Backing Up Your Desktop – What if it is now infected?

I know that this topic has come up before, by myself, John, and Dave at CCS Retail Systems.  But I must bring this up again.  I recently took a call from a customer who works with many different customers from many different countries.  She called me in a panic, stating that her anti-virus software is warning her that there are infected files on her system, and the list keeps stacking up. 

At first I thought this was the typical "Fake Anti-Virus" malware complaining that "Your PC is Infected" and to pay to remove the problem.  Unfortunately that wasn’t the case.  She was infected with one of the most destructive virus/malware I have seen in a while.  Although her anti-virus did find the infection, this malware is fairly new and there is no "fix/removal tool" out for it yet.  I tried many different low level tools and was able to find the infection.   Removing it was nearly impossible because it infects just about every file on your system.

Here is where backing up comes into the picture.  Because of its nature and how deeply rooted the infection was, it was decided that the best course of action was to re-install Windows XP.  I was afraid of trying to save any files because if they were infected, the whole cycle would have to start over again.  Since no backup was performed, there was no way to be sure that any files saved were safe to put back on the system.

There are many way to backup your desktop PC. 

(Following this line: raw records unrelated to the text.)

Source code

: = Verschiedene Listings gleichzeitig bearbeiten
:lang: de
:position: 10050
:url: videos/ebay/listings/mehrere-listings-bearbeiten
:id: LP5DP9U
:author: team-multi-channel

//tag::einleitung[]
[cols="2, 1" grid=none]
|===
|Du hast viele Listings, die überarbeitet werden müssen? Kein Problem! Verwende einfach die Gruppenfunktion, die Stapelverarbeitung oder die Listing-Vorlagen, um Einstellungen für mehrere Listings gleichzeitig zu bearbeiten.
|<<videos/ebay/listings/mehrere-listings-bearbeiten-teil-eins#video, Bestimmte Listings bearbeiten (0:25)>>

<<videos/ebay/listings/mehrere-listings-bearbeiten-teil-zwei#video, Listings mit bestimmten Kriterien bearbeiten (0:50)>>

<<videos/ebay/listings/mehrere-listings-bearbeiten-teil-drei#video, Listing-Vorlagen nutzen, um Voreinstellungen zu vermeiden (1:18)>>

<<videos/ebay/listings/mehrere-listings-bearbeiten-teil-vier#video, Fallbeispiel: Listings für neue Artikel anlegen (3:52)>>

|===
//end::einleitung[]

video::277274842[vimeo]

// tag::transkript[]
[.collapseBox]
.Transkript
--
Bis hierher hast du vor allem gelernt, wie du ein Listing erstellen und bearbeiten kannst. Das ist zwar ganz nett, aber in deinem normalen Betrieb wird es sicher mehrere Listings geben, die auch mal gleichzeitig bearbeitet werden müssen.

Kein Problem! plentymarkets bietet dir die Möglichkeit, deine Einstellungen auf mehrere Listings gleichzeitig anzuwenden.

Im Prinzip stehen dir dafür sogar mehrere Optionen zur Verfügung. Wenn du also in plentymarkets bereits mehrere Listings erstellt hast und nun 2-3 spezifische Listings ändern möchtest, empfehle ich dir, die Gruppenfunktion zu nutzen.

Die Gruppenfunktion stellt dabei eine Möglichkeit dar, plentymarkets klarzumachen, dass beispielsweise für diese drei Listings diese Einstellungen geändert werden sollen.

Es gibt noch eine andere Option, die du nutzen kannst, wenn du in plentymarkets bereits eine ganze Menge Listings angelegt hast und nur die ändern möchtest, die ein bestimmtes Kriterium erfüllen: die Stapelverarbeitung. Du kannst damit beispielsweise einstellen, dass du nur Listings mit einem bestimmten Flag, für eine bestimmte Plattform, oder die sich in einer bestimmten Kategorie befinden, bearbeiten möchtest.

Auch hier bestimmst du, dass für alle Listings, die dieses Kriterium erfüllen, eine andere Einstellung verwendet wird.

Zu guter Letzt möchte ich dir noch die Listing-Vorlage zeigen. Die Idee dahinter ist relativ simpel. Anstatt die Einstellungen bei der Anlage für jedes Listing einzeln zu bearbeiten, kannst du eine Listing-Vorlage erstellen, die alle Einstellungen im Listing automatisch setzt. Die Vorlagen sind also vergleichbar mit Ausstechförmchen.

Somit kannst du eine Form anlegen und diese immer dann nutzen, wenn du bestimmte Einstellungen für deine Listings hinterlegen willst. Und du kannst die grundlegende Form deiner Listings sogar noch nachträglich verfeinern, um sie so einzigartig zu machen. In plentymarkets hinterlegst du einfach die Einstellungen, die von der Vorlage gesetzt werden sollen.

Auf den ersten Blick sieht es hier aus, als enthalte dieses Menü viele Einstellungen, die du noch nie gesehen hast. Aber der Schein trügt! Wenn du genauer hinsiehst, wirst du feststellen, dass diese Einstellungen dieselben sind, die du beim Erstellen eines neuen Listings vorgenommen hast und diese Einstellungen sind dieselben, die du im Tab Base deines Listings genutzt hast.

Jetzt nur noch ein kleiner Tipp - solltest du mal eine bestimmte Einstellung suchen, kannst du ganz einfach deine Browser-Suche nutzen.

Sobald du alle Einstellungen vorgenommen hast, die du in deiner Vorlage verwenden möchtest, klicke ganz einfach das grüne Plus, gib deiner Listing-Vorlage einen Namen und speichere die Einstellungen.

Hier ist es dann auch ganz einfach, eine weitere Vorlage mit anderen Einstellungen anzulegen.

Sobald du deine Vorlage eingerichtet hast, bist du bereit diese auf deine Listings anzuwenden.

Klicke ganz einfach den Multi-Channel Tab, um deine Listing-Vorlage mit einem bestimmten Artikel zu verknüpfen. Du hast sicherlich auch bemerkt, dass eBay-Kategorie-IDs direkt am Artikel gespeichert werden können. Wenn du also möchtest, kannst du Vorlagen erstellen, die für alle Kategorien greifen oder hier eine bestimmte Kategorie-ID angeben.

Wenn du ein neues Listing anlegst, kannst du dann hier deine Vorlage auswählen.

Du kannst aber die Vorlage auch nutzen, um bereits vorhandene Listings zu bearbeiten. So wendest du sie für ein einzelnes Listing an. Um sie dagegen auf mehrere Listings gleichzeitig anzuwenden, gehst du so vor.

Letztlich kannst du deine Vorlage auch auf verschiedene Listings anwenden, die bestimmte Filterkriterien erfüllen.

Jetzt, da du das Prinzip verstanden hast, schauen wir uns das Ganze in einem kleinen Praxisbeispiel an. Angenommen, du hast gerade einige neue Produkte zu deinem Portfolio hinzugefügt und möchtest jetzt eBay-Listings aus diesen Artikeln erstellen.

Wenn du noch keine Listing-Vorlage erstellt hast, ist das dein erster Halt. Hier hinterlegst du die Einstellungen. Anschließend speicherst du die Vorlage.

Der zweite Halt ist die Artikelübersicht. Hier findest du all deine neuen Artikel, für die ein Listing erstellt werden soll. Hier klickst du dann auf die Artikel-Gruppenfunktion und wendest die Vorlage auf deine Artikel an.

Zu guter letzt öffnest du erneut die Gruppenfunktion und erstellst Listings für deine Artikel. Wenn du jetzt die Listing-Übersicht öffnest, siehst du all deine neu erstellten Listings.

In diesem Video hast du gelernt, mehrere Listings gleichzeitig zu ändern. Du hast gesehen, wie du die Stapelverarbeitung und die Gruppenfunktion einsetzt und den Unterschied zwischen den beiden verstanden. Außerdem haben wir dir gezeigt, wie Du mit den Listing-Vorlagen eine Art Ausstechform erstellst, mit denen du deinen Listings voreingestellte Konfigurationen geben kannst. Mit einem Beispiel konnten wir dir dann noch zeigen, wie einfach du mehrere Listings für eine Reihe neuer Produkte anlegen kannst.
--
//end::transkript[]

  • You could use a flash drive to save the important documents and data files.  This is probably the most cost effective and user friendly way to backup files.  You can get storage for as little as $1 per Gbyte. There are several synchronization software products that will automatically backup as you use your system.
  • You could use an external hard drive.  This is similar to using a flash drive.  Most large external hard drives come with good backup and restore software that handles your complete system.   There are many Free packages such as Macrium, or the Microsoft backup tool built in to your desktop to use as well.
  • You could try an online/off-site backup service.  I have not tried any of these, but have seen many advertisements for them.  Typically they give you about 2GB of free storage and charge a small monthly fee for more capacity.  2GB is more than enough for most users important files.  This is most suitable for files that do not contain financial or personal identification information.  Security is still an issue in my mind.
  • Remember, if you backup an infected file, it will still be infected when you restore.  That’s why its good to have more than 1 backup.  We recommend scanning your backups for infections before relying on them.

If you think your PC is infected, need some help backing up your PC or deciding what files to back up, give the CCS Retail Systems Support Department a call at 800-672-4806 or email_us

If this person had just one clean backup,even if a few months old, a lot of time, money and effort could have been saved.